Wie viele Jahre haben wir bereits verpasst, die wir leider nicht mehr nachholen können? Aus unerklärlichen Gründen ist es bis vor zwei Jahren berührungslos an uns vorbeigehuscht – Weihnachten mit Guildo, eine Tour, die ihresgleichen sucht. Guildo Horn, irgendwo zwischen Musiker, Satiriker, Pädagoge, Radiomoderator, Musicaldarsteller und Mensch, wie er es selbst nennt, ist das, wofür das Wort Koryphäe erfunden wurde. Ihm dabei zuzuschauen, wie er sein Programm durchzieht, ist ein ziemlich besonderes Erlebnis. Da kommen verdammt viele Gefühle und Gedanken gleichzeitig auf, und man weiß wirklich nicht, was in einem gerade dominiert. So viele Jahre verpasst. Wir trauern tief, aber nun haben wir uns quasi lebenslänglich verpflichtet.
Seit 1994 gibt es die Tradition, kurz vor Heiligabend mit Guildo, dem mittlerweile 60-jährigen Wahl-Mucher – das liegt im Bergischen Land im Regierungsbezirk Köln – ein Konglomerat aus Weihnachtsparty, Weihnachtssingen und Comedyshow zu erleben. Angefangen hat das Spektakel mit einem Gig in Trier. 2023 sind es 19 Shows, davon 16 in NRW. Ausverkauft sind bis auf zwei, drei Vorstellungen alle. Manche übrigens seit letztem Dezember. Nein, das ist kein Witz. Wie war das nochmal mit Skihütten für Silvester ein Jahr vorab buchen? Selbes Spiel.

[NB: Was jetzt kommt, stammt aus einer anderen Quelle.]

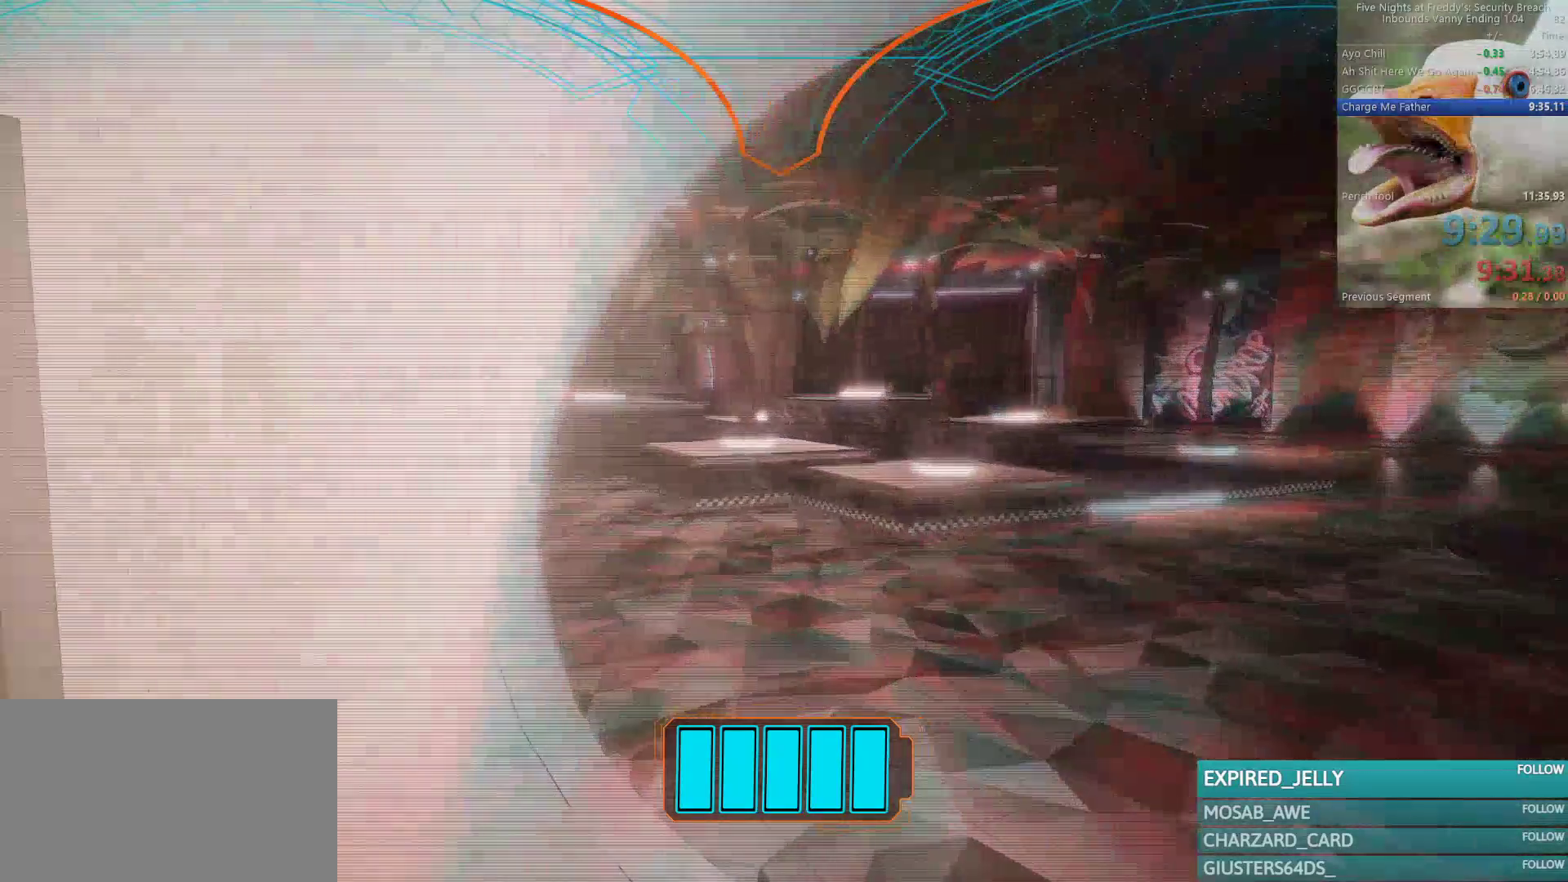
{"keys": ["w"], "mouse": [], "events": []}
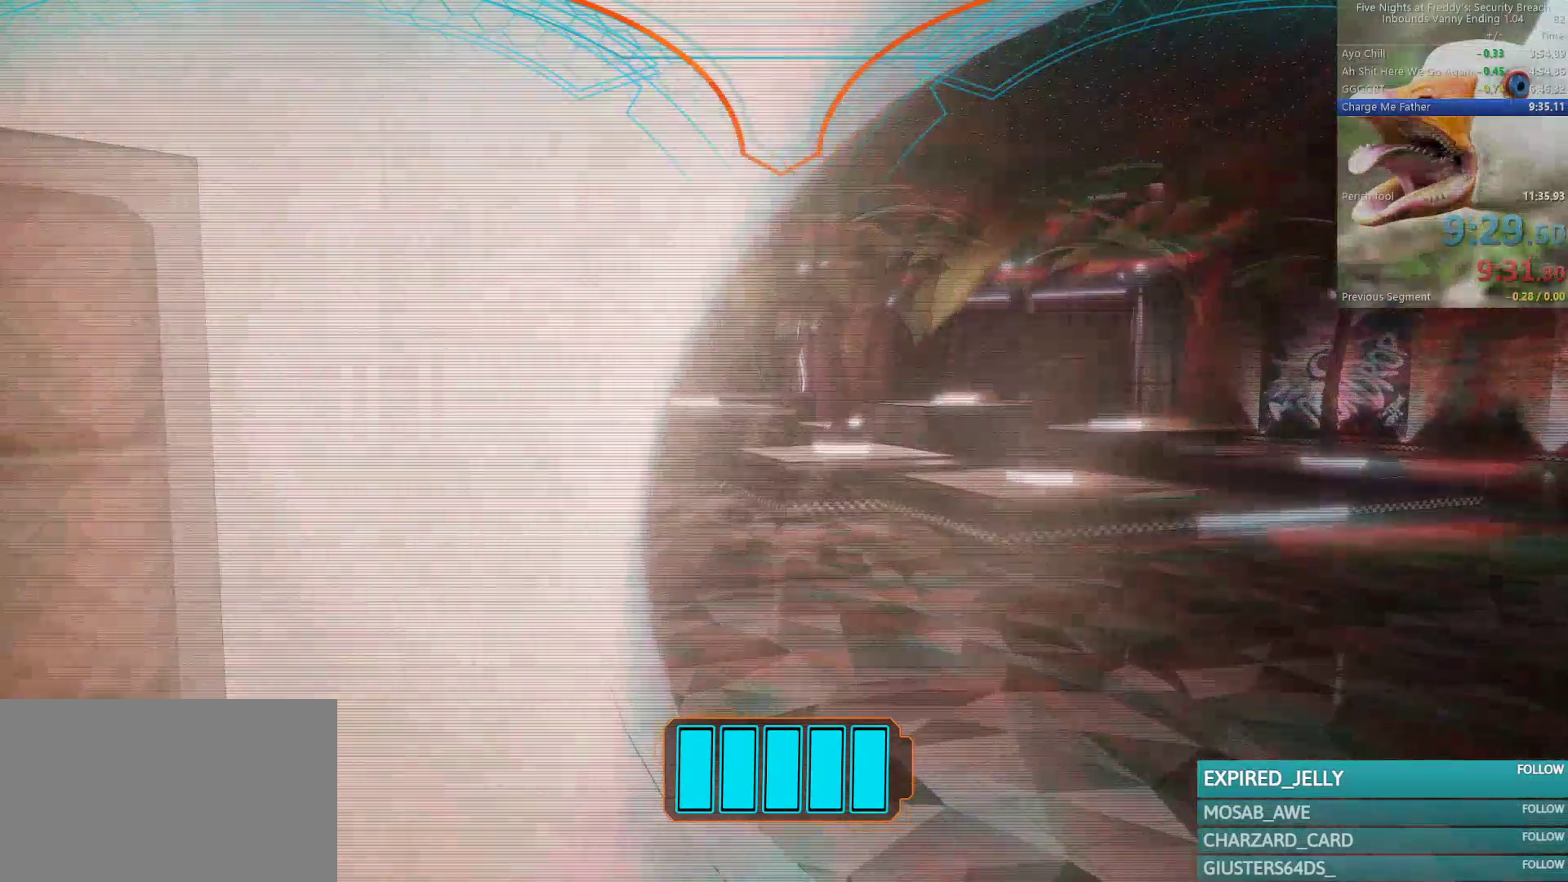
{"keys": ["w"], "mouse": [], "events": []}
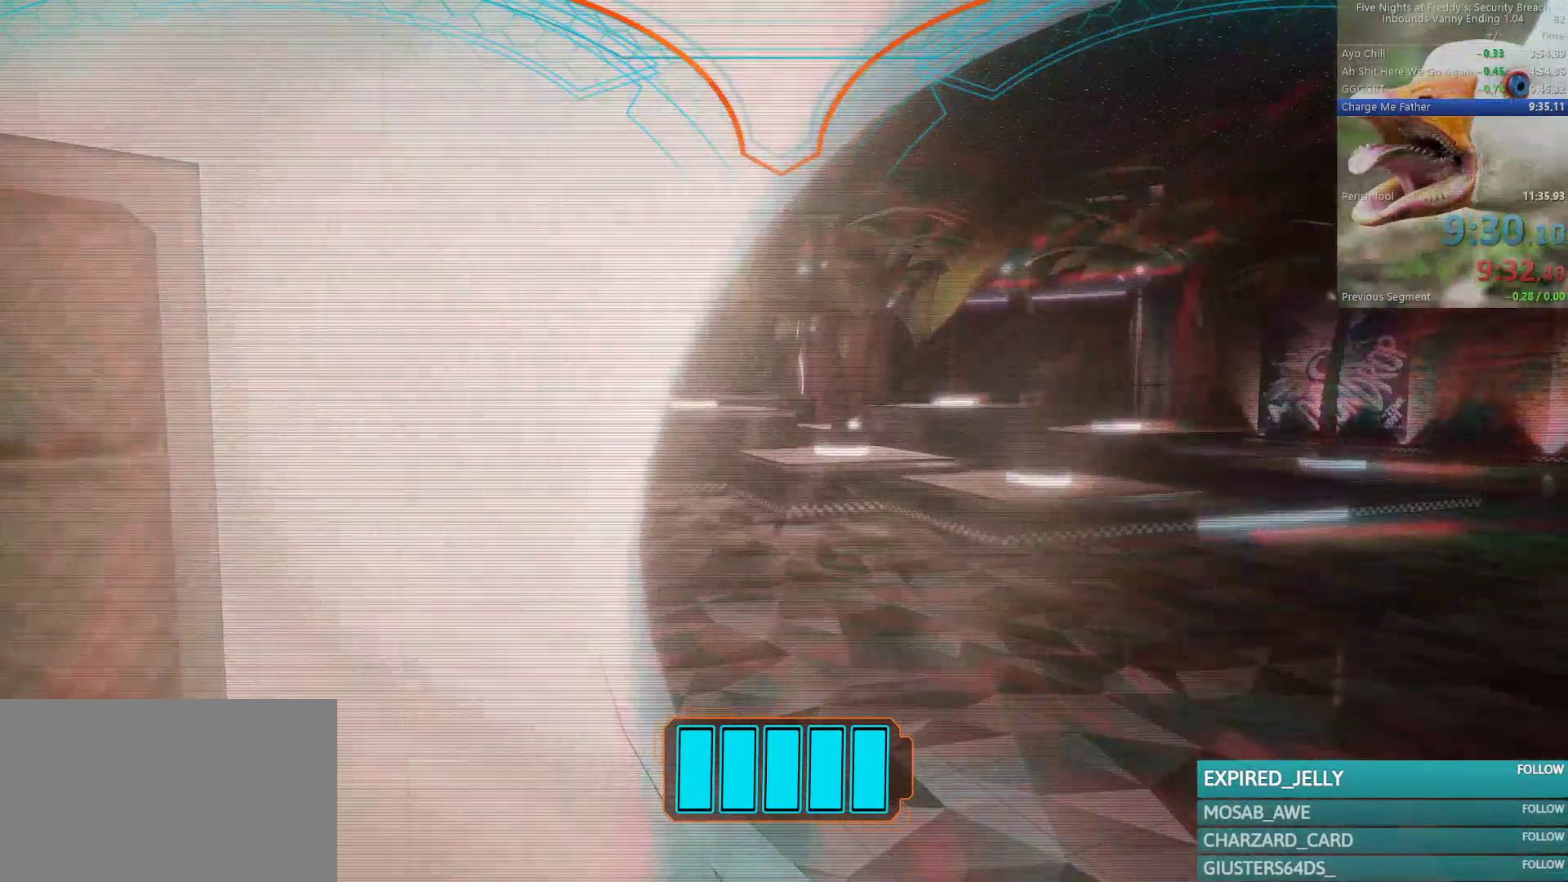
{"keys": ["w"], "mouse": [], "events": []}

Die Christuskirche in Bochum ist fest gesetzt. Gibt es in fast allen Locations auf der Tour nur Stehplätze, weil es sich um kleinere, aber bekannte Clubhallen handelt, gibt es in der Ruhrgebietsstadt eben ein Gotteshaus. Und hier kommen so viele fantastische Faktoren zusammen: Weihnachtliche, kitschfreie Musik, wunderbare Akustik, eine eben auch christliche Atmosphäre im Raum, herrlich komische Gags und sehr viele feierwütige Menschen, die gefühlt von Saison zu Saison mehr Vorbereitungen treffen, um passend gekleidet zu sein, und sämtliche Energiereserven aufbrauchen, weil es sich hier eben wirklich lohnt. Übrigens ist auch dieser Stopp seit Sommer sold out. Das bedeutet knapp 900 Leute.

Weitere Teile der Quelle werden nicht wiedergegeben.